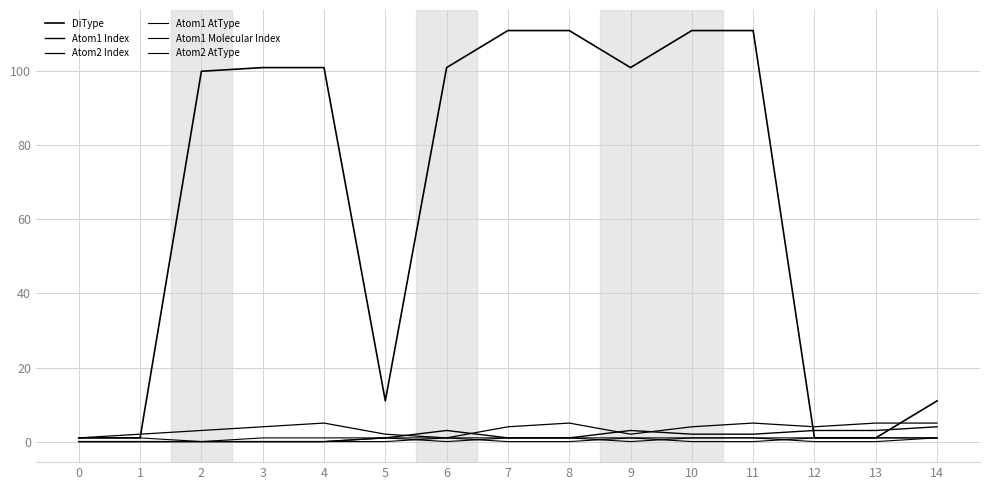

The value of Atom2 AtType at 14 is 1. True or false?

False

_ _ _ _

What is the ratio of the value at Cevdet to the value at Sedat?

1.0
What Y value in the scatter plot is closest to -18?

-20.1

_ _ _ _

→ To-do item
Which lines in the records contain the word "What", with case counting? Identify each one and copy it in full.

→ Written response
What is the ratio of the value at Cevdet to the value at Sedat?
What Y value in the scatter plot is closest to -18?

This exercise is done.